Compositions of large metal nodules in mesosiderites: Links to iron meteorite group IIIAB and the origin of mesosiderite subgroups

Abstract

Large mesosiderite metal nodules were studied petrographically and by neutron activation; their large sizes minimized the effects of silicate contamination and dilution by Fe reduced from FeO. The remarkable mixture of subequal amounts of metal and basaltic and pyroxenitic silicates in mesosiderites can be explained by the accretion of a core-like metal mass from one asteroid onto the surface of another asteroid; our data show that the accreted mass had a composition roughly similar to that of the IIIAB iron-meteorite core, consistent with other evidence of close genetic links between these and other related groups.
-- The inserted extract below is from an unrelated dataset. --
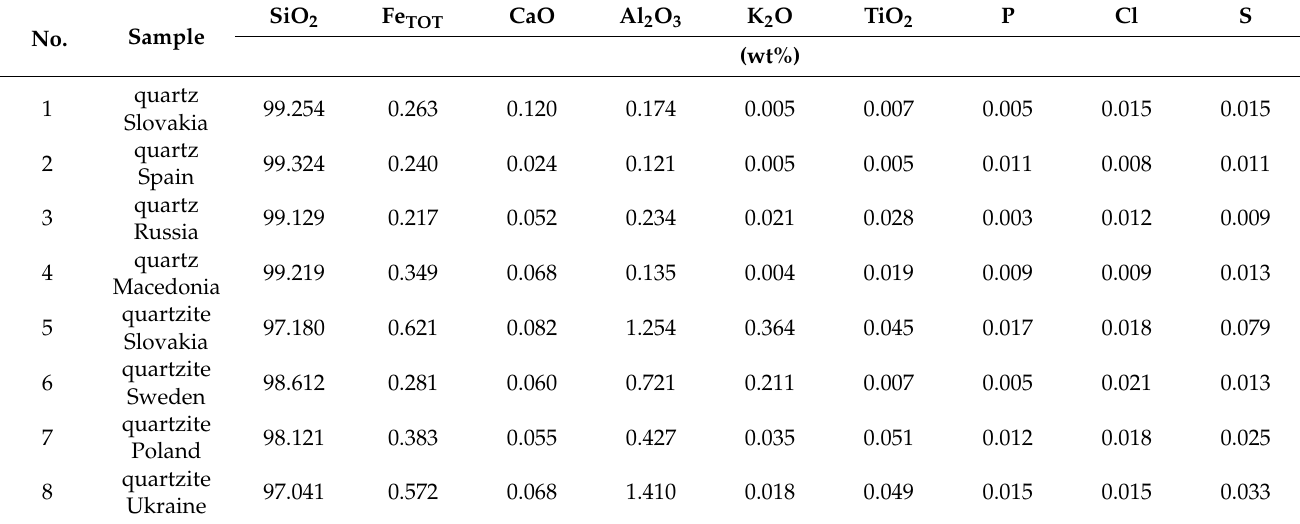
Table 4. Average chemical composition of tested samples determined by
The siderophile compositional pattern, the very limited compositional range, the (inferred) large projectile/target ratio, and the electrical interconnectedness of mesosiderite metal indicate that the bulk of the metal was molten when accreted. Mesosiderites have been divided into plagioclase- and tridymiterich subgroup A and orthopyroxene-rich subgroup B on the basis of modal silicate mineralogy. Roughly the same subgroups are defined by metal compositions; Au, As, Ni, and Cu are generally higher, and W lower in subgroup A than in subgroup B. In our sample set, a Widmanstätten pattern is only observed in nodules from subgroup A. A plausible model is that subgroup A best preserves the compositions of the target regolithic silicates and accreted core; subgroup B is comprised of these materials together with a minor amount of coremantle materials consisting of olivine and refractory, Ni-poor metal. The independent covariation of Ga, Re, and Ir may in part reflect fractionations during impact heating events. The anomalous mesosiderite Reckling Peak A79015 is strongly depleted in refractory siderophiles and slightly enriched in volatile siderophiles; such evolved metal requires a formation distinct from common mesosiderite metal.